TASK REQUIREMENTS: From the entries below, return every line that includes the word "action".

SOURCE RECORDS:
- Opening Delimiter -

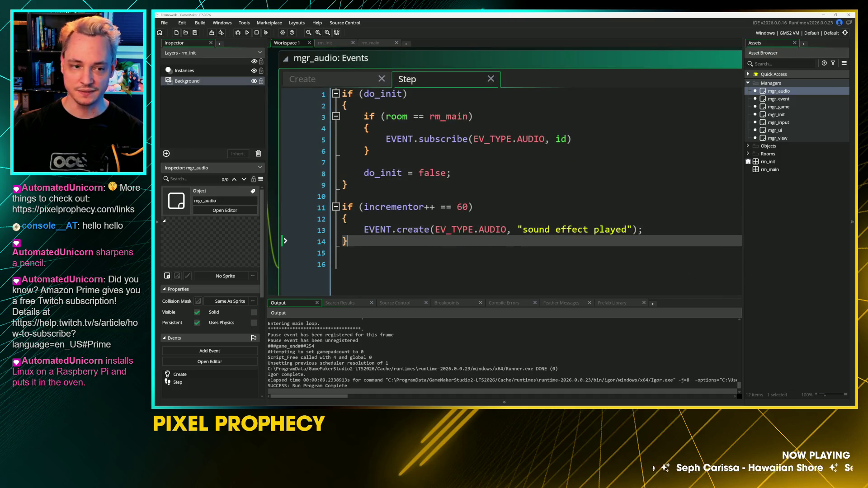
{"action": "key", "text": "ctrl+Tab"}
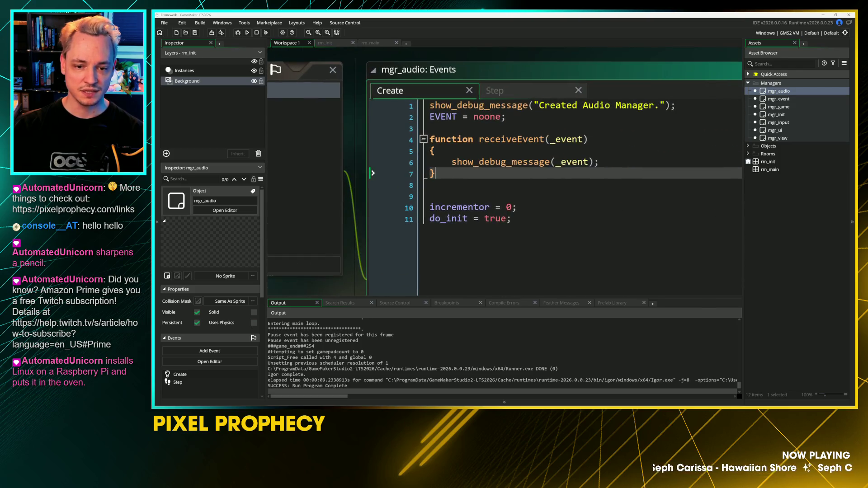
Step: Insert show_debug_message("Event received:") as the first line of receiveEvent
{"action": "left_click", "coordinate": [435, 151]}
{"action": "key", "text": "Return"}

- Closing Delimiter -
- Opening Delimiter -

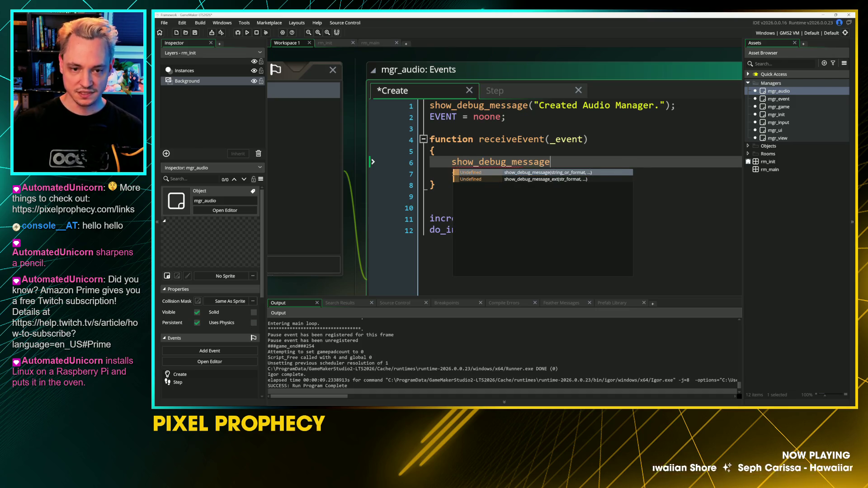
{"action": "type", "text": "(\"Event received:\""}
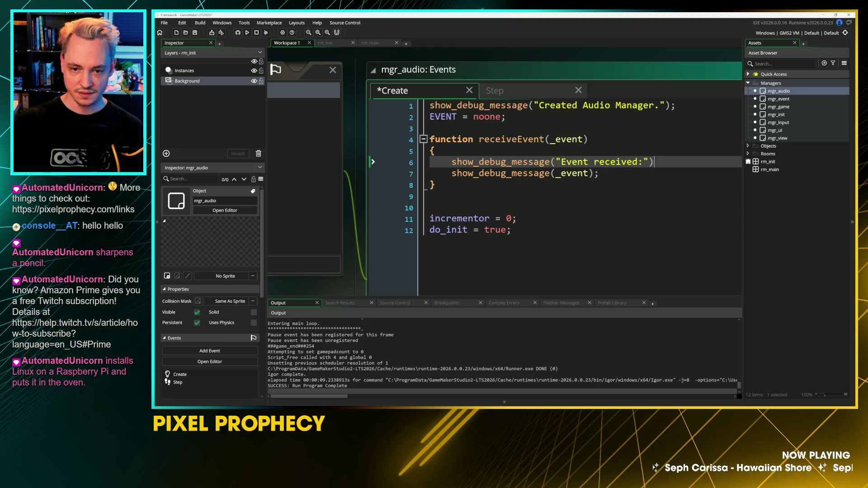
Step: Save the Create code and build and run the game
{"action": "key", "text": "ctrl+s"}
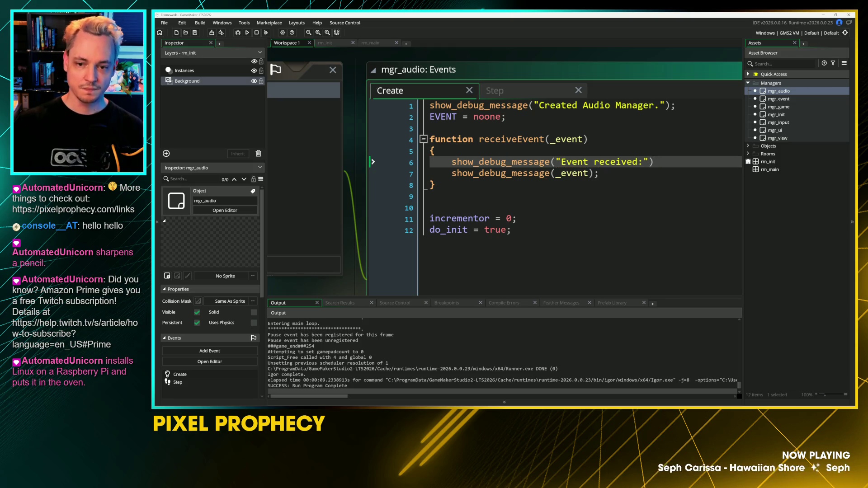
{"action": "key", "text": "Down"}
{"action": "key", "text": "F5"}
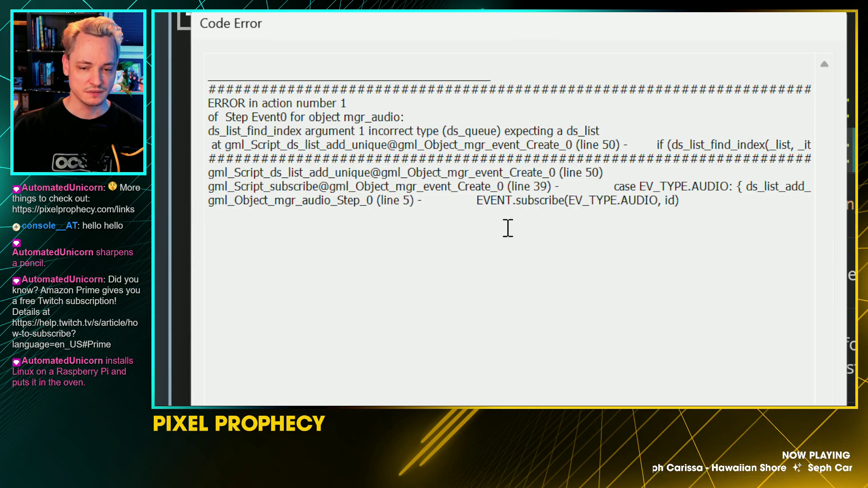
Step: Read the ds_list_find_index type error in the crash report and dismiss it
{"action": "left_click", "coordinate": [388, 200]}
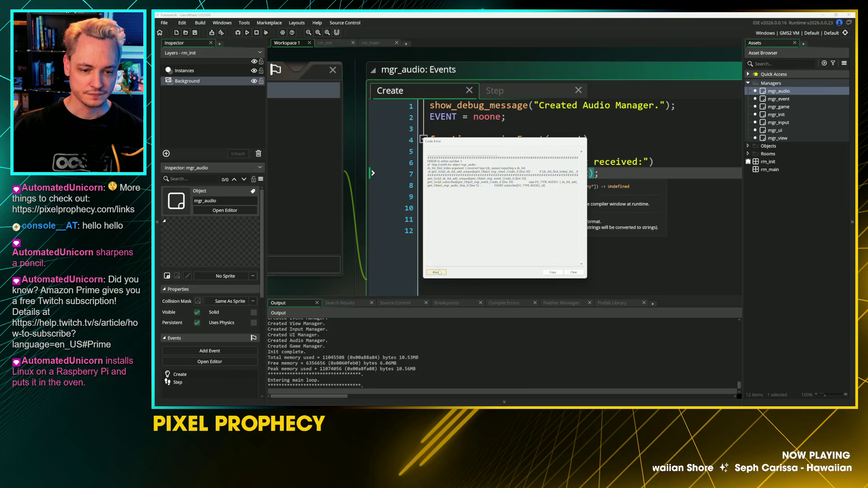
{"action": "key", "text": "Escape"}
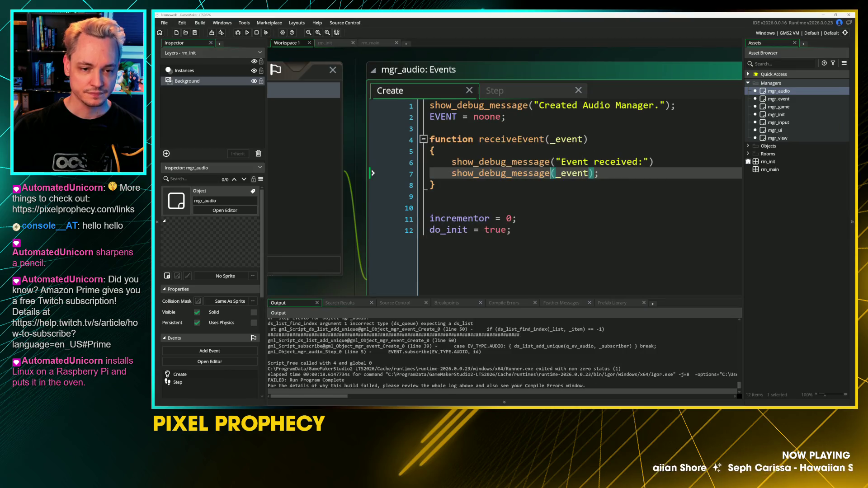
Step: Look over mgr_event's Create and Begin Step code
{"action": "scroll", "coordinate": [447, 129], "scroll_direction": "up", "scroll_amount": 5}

- Closing Delimiter -

EXERCISE OUTPUT:
{"action": "key", "text": "ctrl+Tab"}
{"action": "left_click", "coordinate": [435, 151]}
{"action": "key", "text": "Return"}
{"action": "type", "text": "(\"Event received:\""}
{"action": "key", "text": "ctrl+s"}
{"action": "key", "text": "Down"}
{"action": "key", "text": "F5"}
{"action": "left_click", "coordinate": [388, 200]}
{"action": "key", "text": "Escape"}
{"action": "scroll", "coordinate": [447, 129], "scroll_direction": "up", "scroll_amount": 5}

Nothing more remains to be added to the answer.